─── EXERCISE INPUT
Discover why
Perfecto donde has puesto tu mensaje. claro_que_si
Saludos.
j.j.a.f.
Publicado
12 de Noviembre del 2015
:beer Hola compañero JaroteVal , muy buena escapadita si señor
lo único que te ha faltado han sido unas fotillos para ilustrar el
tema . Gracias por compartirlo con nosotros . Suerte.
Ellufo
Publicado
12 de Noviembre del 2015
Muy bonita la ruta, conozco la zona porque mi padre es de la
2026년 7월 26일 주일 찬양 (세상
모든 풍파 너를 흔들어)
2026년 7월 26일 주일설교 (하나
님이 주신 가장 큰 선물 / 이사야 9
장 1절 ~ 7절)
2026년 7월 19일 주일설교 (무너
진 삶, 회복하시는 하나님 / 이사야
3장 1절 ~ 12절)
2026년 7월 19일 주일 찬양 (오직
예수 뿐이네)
──────
─── EXERCISE INPUT
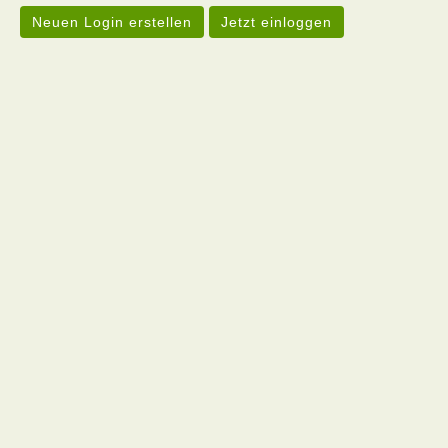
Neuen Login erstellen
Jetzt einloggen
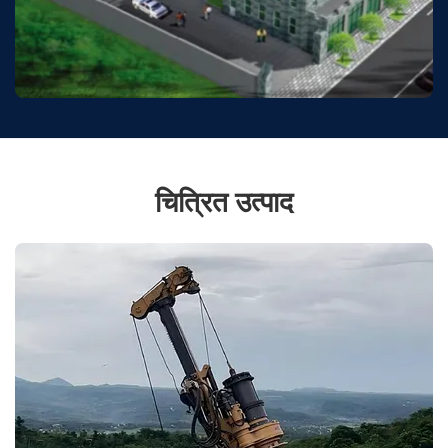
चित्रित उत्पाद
──────
WHAT IS NEEDED:
Every line holding the word "주일설교" should be copied out of the material.

ANSWER FOR THE TASK:
2026년 7월 26일 주일설교 (하나
2026년 7월 19일 주일설교 (무너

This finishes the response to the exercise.